Home Video Example #1:
The Lawns
This self-contained three-minute clip centers around the mowing of the lawns. It showcases three things:
- Using an eveyday activity as the feature. It is important to do this from time to time in home video—these are the things which describe your life.
- Time lapse. This compresses a long activity into a watchable time frame, as well as creating a humorous effect.
- Speech bubbles. As well as creating humor, speech bubbles can be used when the original audio is not usable.
How It Was Done
The camera was a cheap Panasonic palmcorder. A tripod was used for every shot. Audio was from the camera's built-in microphone. Editing was done in Adobe Premiere Pro.
There was no separate camera operator—each shot was set up by me, the person in the video.
The camera iris was set to automatic. This is not normally recommended but in this case there was no operator to manually adjust the iris. Since the cloud cover was constantly changing, a manual iris setting would not have worked. As you can see, the results are far from perfect—a day with more consistent lighting would have been better.

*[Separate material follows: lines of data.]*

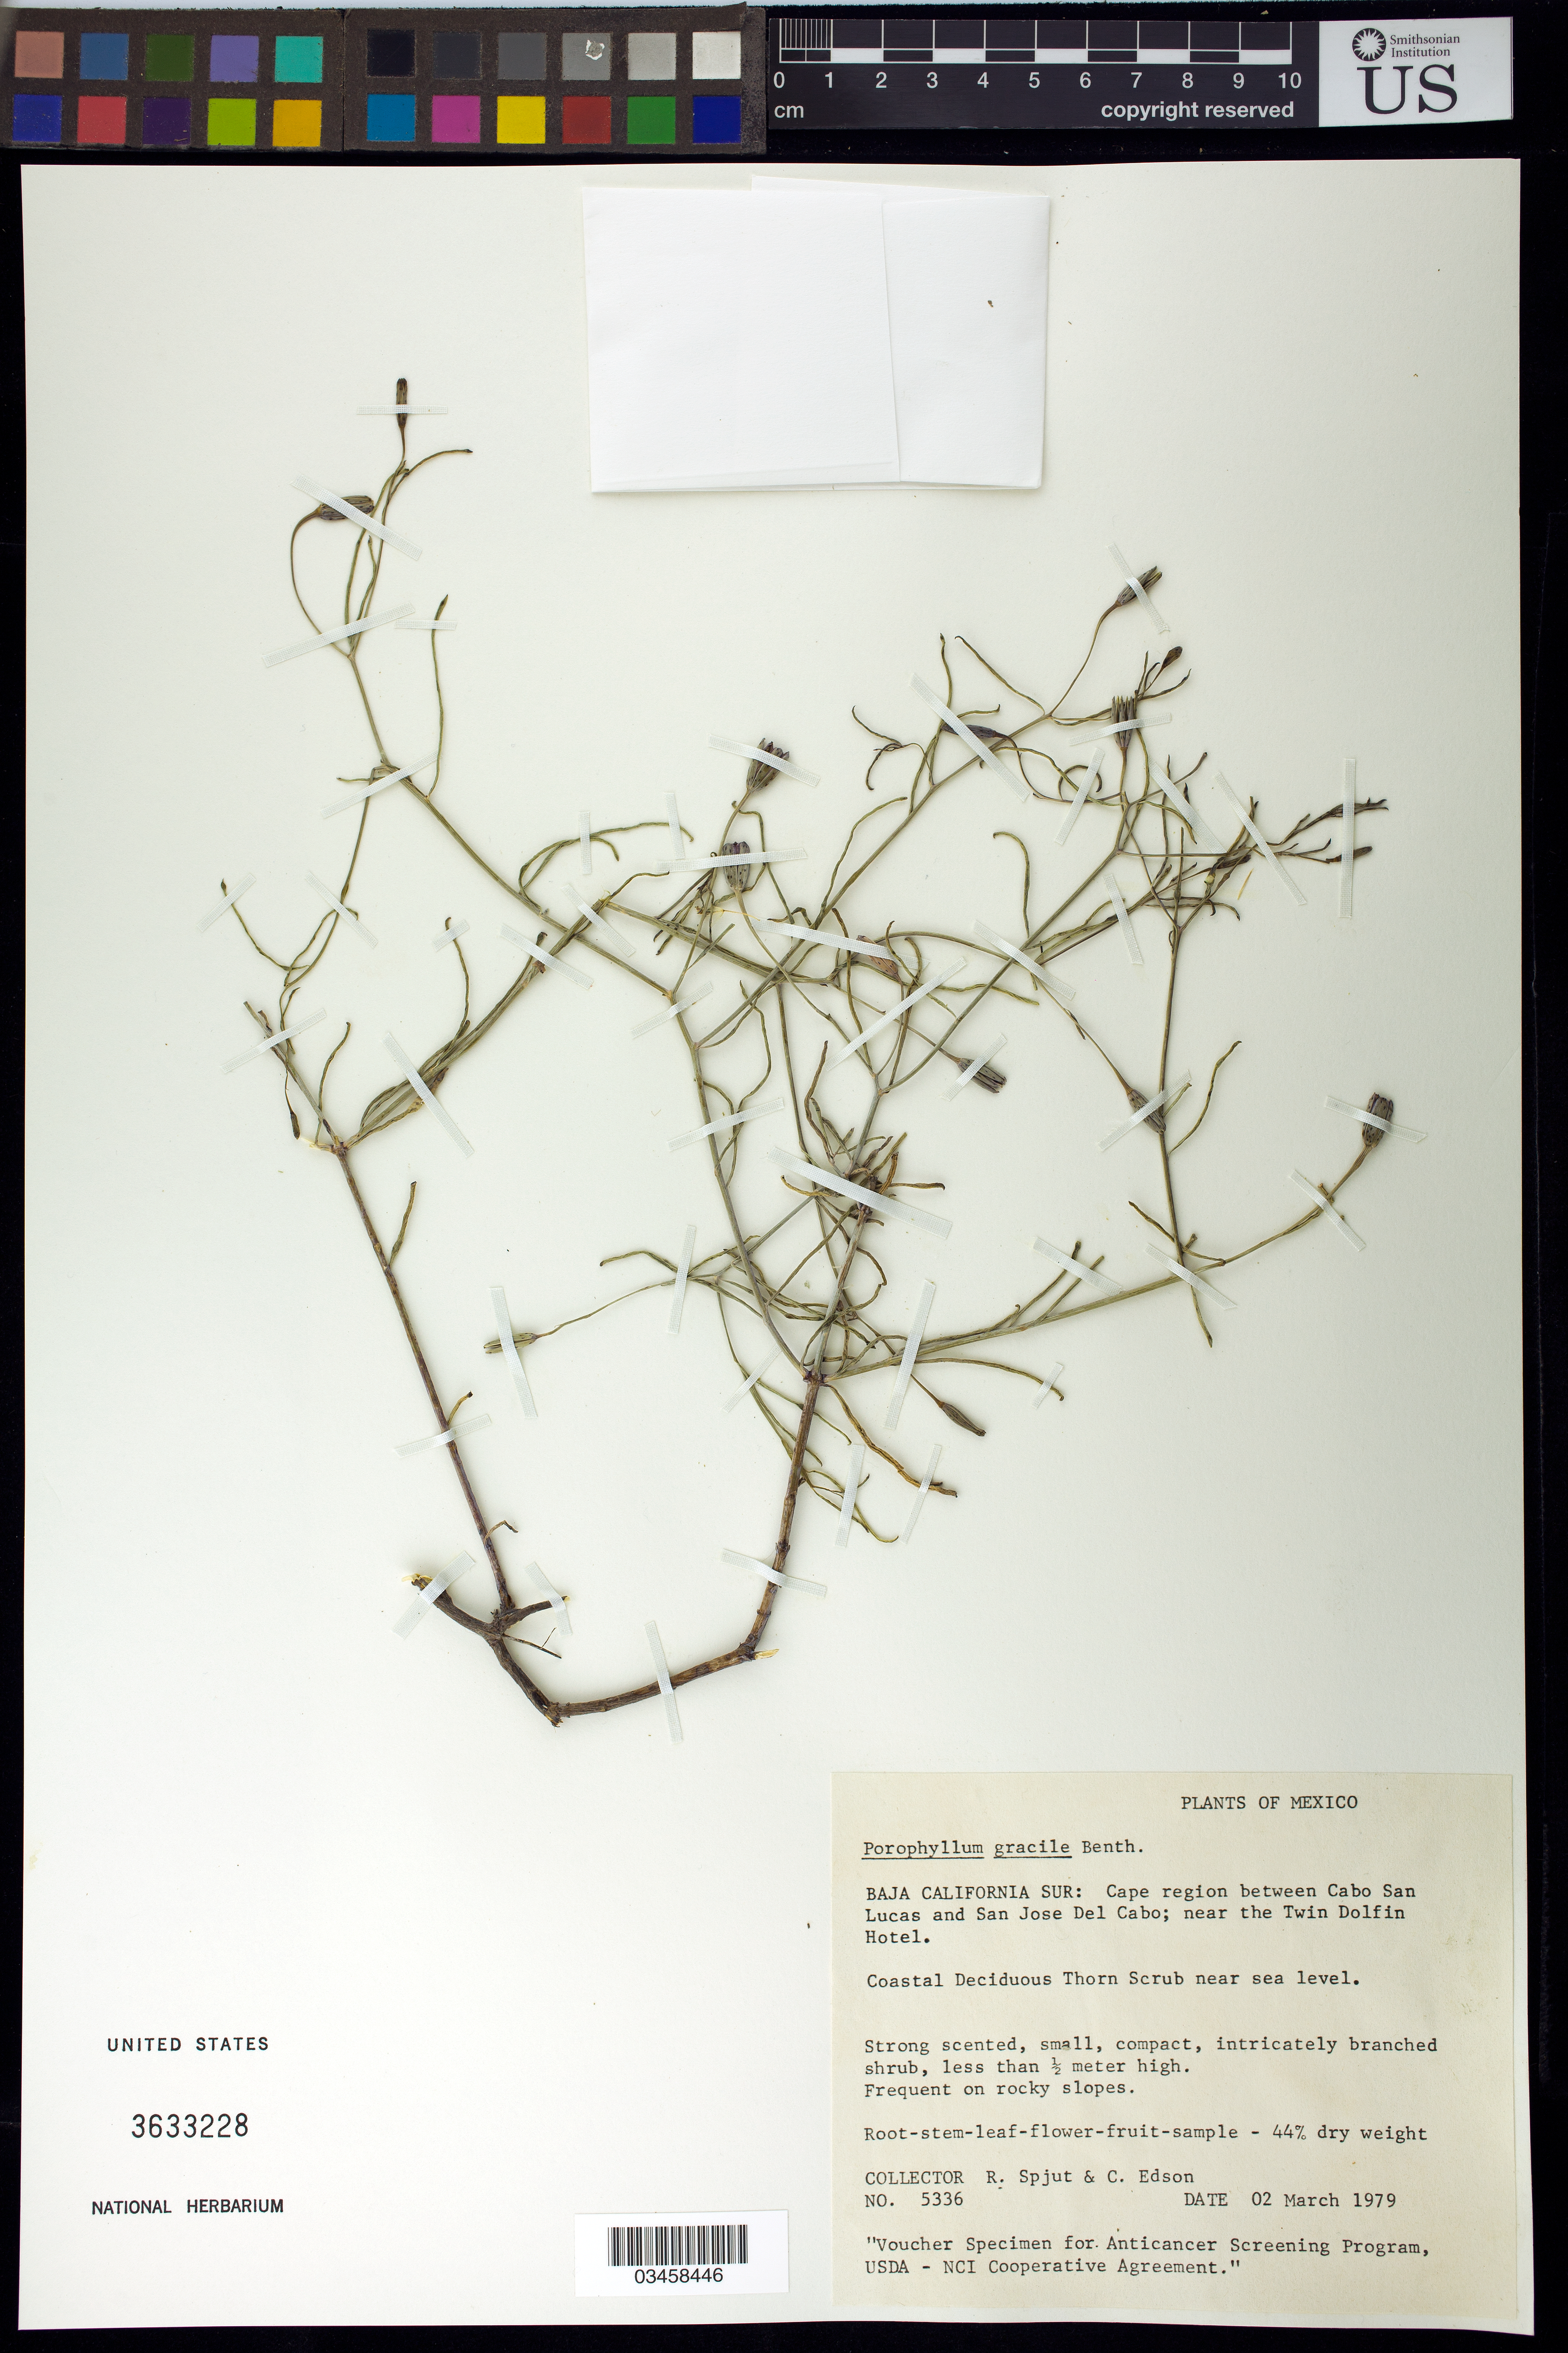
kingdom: Plantae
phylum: Tracheophyta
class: Magnoliopsida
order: Asterales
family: Asteraceae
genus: Porophyllum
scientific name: Porophyllum maritimum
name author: Brandegee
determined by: Anzuinelli, M.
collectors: R. Spjut & C. Edson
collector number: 5336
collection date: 1979-03-02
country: Mexico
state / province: Baja California Sur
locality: Cape region between Cabo San Lucas and San Jose Del Cabo; near the Twin Dolfin Hotel.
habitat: Coastal deciduous thorn scrbu near sea level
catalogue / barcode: US 3633228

The time-lapse sequences were shot at normal speed and sped up when editing (see Adobe Premiere time/speed). This is much better than using the camera's built-in time-lapse feature. I increased the clip's speed by 3000%, which reduced the length from about 30 minutes to 40 seconds.
The time-lapse sequences move between fast-motion (when I'm mowing) and normal motion (when I'm talking). To achieve this I simply razored the clip at the desired transition point and sped up the sections I wanted to be fast-motion. Later versions of Premiere Pro include time remapping which makes this easier.
The speech bubbles were made in Adobe Photoshop and imported as images.